YOUR ASSIGNMENT
If an entry includes an image, drop the image and copy the rest verbatim.

[Stored records]
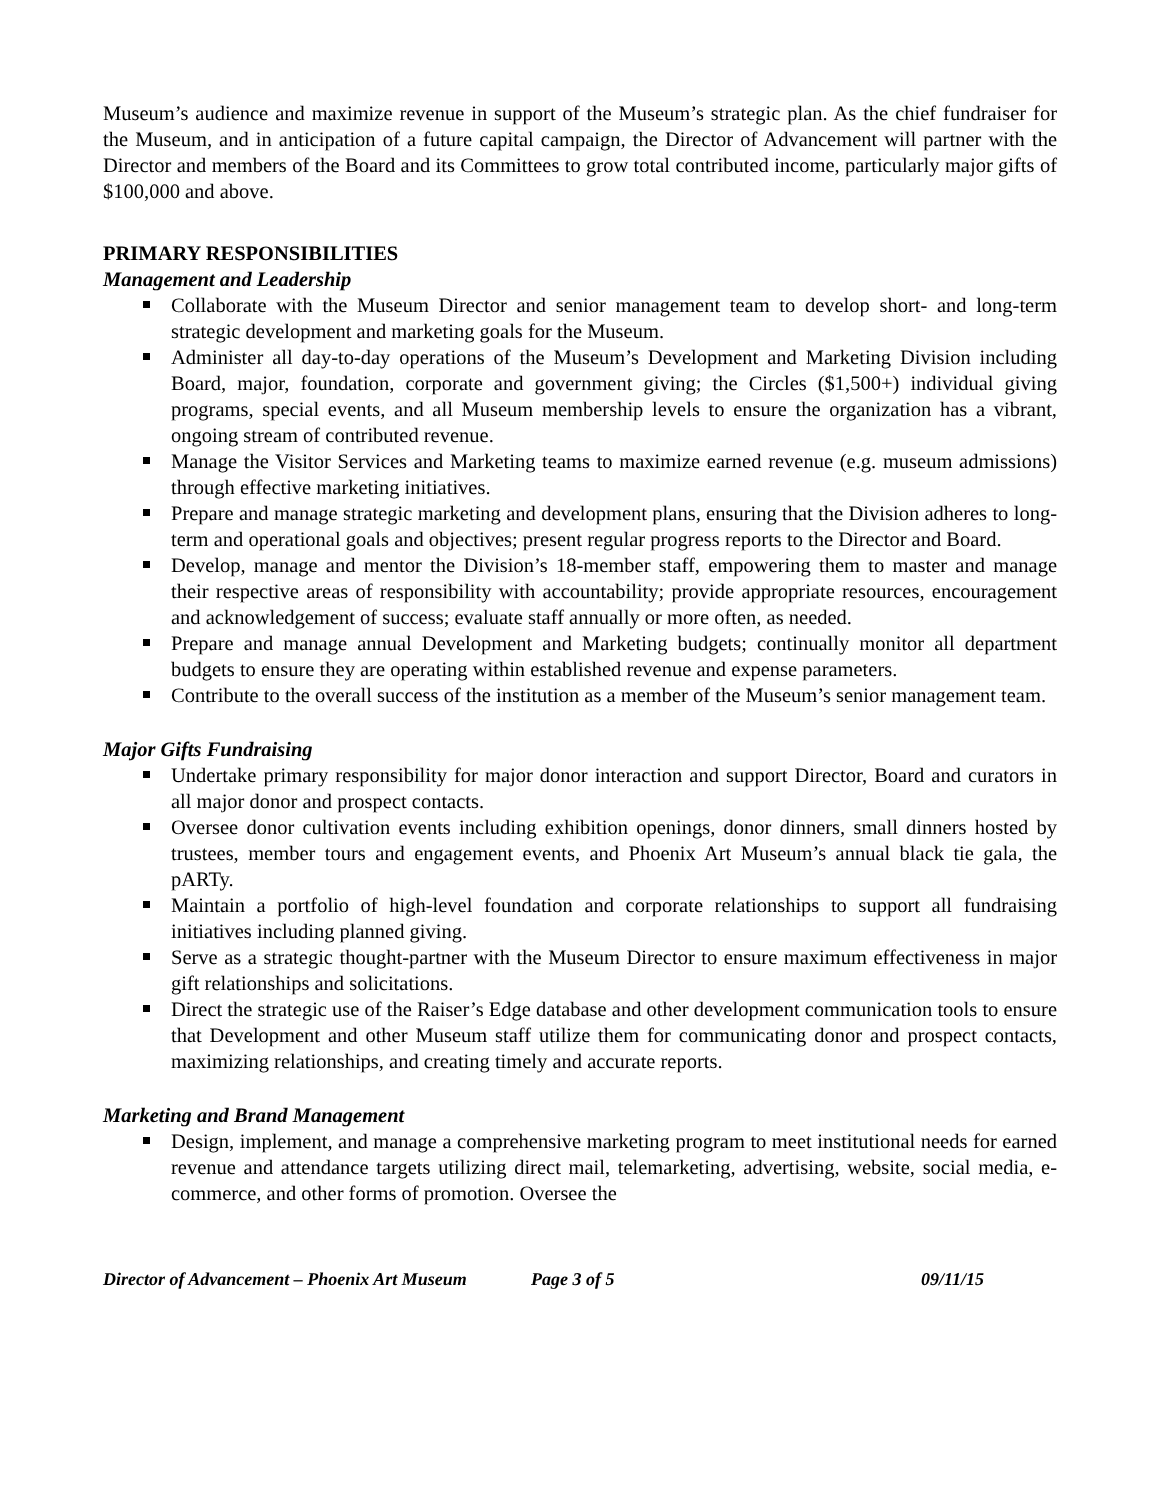Museum’s audience and maximize revenue in support of the Museum’s strategic plan. As the chief fundraiser for the Museum, and in anticipation of a future capital campaign, the Director of Advancement will partner with the Director and members of the Board and its Committees to grow total contributed income, particularly major gifts of $100,000 and above.
PRIMARY RESPONSIBILITIES
Management and Leadership
Collaborate with the Museum Director and senior management team to develop short- and long-term strategic development and marketing goals for the Museum.
Administer all day-to-day operations of the Museum’s Development and Marketing Division including Board, major, foundation, corporate and government giving; the Circles ($1,500+) individual giving programs, special events, and all Museum membership levels to ensure the organization has a vibrant, ongoing stream of contributed revenue.
Manage the Visitor Services and Marketing teams to maximize earned revenue (e.g. museum admissions) through effective marketing initiatives.
Prepare and manage strategic marketing and development plans, ensuring that the Division adheres to long-term and operational goals and objectives; present regular progress reports to the Director and Board.
Develop, manage and mentor the Division’s 18-member staff, empowering them to master and manage their respective areas of responsibility with accountability; provide appropriate resources, encouragement and acknowledgement of success; evaluate staff annually or more often, as needed.
Prepare and manage annual Development and Marketing budgets; continually monitor all department budgets to ensure they are operating within established revenue and expense parameters.
Contribute to the overall success of the institution as a member of the Museum’s senior management team.
Major Gifts Fundraising
Undertake primary responsibility for major donor interaction and support Director, Board and curators in all major donor and prospect contacts.
Oversee donor cultivation events including exhibition openings, donor dinners, small dinners hosted by trustees, member tours and engagement events, and Phoenix Art Museum’s annual black tie gala, the pARTy.
Maintain a portfolio of high-level foundation and corporate relationships to support all fundraising initiatives including planned giving.
Serve as a strategic thought-partner with the Museum Director to ensure maximum effectiveness in major gift relationships and solicitations.
Direct the strategic use of the Raiser’s Edge database and other development communication tools to ensure that Development and other Museum staff utilize them for communicating donor and prospect contacts, maximizing relationships, and creating timely and accurate reports.
Marketing and Brand Management
Design, implement, and manage a comprehensive marketing program to meet institutional needs for earned revenue and attendance targets utilizing direct mail, telemarketing, advertising, website, social media, e-commerce, and other forms of promotion. Oversee the
Director of Advancement – Phoenix Art Museum Page 3 of 5 09/11/15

YOUR SOLUTION
Museum’s audience and maximize revenue in support of the Museum’s strategic plan. As the chief fundraiser for the Museum, and in anticipation of a future capital campaign, the Director of Advancement will partner with the Director and members of the Board and its Committees to grow total contributed income, particularly major gifts of $100,000 and above.
PRIMARY RESPONSIBILITIES
Management and Leadership
Collaborate with the Museum Director and senior management team to develop short- and long-term strategic development and marketing goals for the Museum.
Administer all day-to-day operations of the Museum’s Development and Marketing Division including Board, major, foundation, corporate and government giving; the Circles ($1,500+) individual giving programs, special events, and all Museum membership levels to ensure the organization has a vibrant, ongoing stream of contributed revenue.
Manage the Visitor Services and Marketing teams to maximize earned revenue (e.g. museum admissions) through effective marketing initiatives.
Prepare and manage strategic marketing and development plans, ensuring that the Division adheres to long-term and operational goals and objectives; present regular progress reports to the Director and Board.
Develop, manage and mentor the Division’s 18-member staff, empowering them to master and manage their respective areas of responsibility with accountability; provide appropriate resources, encouragement and acknowledgement of success; evaluate staff annually or more often, as needed.
Prepare and manage annual Development and Marketing budgets; continually monitor all department budgets to ensure they are operating within established revenue and expense parameters.
Contribute to the overall success of the institution as a member of the Museum’s senior management team.
Major Gifts Fundraising
Undertake primary responsibility for major donor interaction and support Director, Board and curators in all major donor and prospect contacts.
Oversee donor cultivation events including exhibition openings, donor dinners, small dinners hosted by trustees, member tours and engagement events, and Phoenix Art Museum’s annual black tie gala, the pARTy.
Maintain a portfolio of high-level foundation and corporate relationships to support all fundraising initiatives including planned giving.
Serve as a strategic thought-partner with the Museum Director to ensure maximum effectiveness in major gift relationships and solicitations.
Direct the strategic use of the Raiser’s Edge database and other development communication tools to ensure that Development and other Museum staff utilize them for communicating donor and prospect contacts, maximizing relationships, and creating timely and accurate reports.
Marketing and Brand Management
Design, implement, and manage a comprehensive marketing program to meet institutional needs for earned revenue and attendance targets utilizing direct mail, telemarketing, advertising, website, social media, e-commerce, and other forms of promotion. Oversee the
Director of Advancement – Phoenix Art Museum Page 3 of 5 09/11/15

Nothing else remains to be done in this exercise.